- 427
Günther Förg
Description
- Günther Förg
- Untitled
- signed and dated 1990 on the reverse
- acrylic on lead on wood
- 110 1/4 by 63 in. 280 by 160 cm.
Provenance
Galerie Max Hetzler, Berlin
Acquired from the above by the present owner
Exhibited
Literature
Catalogue Note
Eschewing the traditional canvas format, the towering, almost herculean Lead Paintings are made by tirelessly wrapping vast sheets of lead, often in several layers, around a wooden frame; a process that imbues Förg’s work with an entirely unique material presence. Leaving the lead completely untreated, the artist would traverse over the chalky, oxidized surface with rich, luscious pigment in bold color fields, which emphasize the solidity of the support and endow these powerful works with their overwhelming gravitas. The textural variance of the metal lends this work its constant intrigue: “I like very much the qualities of lead – the surface, the heaviness. Some of the paintings were completely painted, and you only experience the lead at the edges; this gives the painting a very heavy feeling – it gives the color a different density and weight. In other works the materials would be explicitly visible as grounds. I like to react on things, with the normal canvas you have to kill the ground, give it something to react against. With the metals you already have something – its scratches, scrapes…” (Günther Förg in conversation with David Ryan, in: David Ryan, Talking Painting: Dialogue with Twelve Contemporary Abstract Painters, London 2002, p. 77).
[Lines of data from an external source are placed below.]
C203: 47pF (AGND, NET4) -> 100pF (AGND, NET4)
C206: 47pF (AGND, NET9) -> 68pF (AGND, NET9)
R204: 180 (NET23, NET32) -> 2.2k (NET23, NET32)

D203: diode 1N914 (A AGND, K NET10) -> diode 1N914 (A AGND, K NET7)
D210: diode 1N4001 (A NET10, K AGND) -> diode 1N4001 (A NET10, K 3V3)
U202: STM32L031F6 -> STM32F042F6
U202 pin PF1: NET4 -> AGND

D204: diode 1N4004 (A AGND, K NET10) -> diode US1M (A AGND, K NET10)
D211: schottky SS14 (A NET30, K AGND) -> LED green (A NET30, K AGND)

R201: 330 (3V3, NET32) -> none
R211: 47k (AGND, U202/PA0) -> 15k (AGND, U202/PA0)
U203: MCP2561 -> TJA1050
Förg’s career-long fascination with material qualities is something that is firmly entrenched within the history of Modernism. We immediately think of the precedent of Robert Ryman, whose practice was so focused on "the image" or "the end product", whilst the muscular, virile use of lead in Untitled instantly recalls the organic, powerful sculptures of Richard Serra. Visually, however, the color field works of Abstract Expressionist giants like Mark Rothko and Barnett Newman are perhaps the most obvious precedent, while the scratchy marks apparent in the upper register of the work remind us of Cy Twombly's canonical blackboard works. Nonetheless, the present work is distanced from Abstract Expressionism’s concern with the sublime and metaphysical aura; Untitled is instead a manifesto of pure formalism, an essay in Förg’s defining rationalism and a celebration of absolute materiality.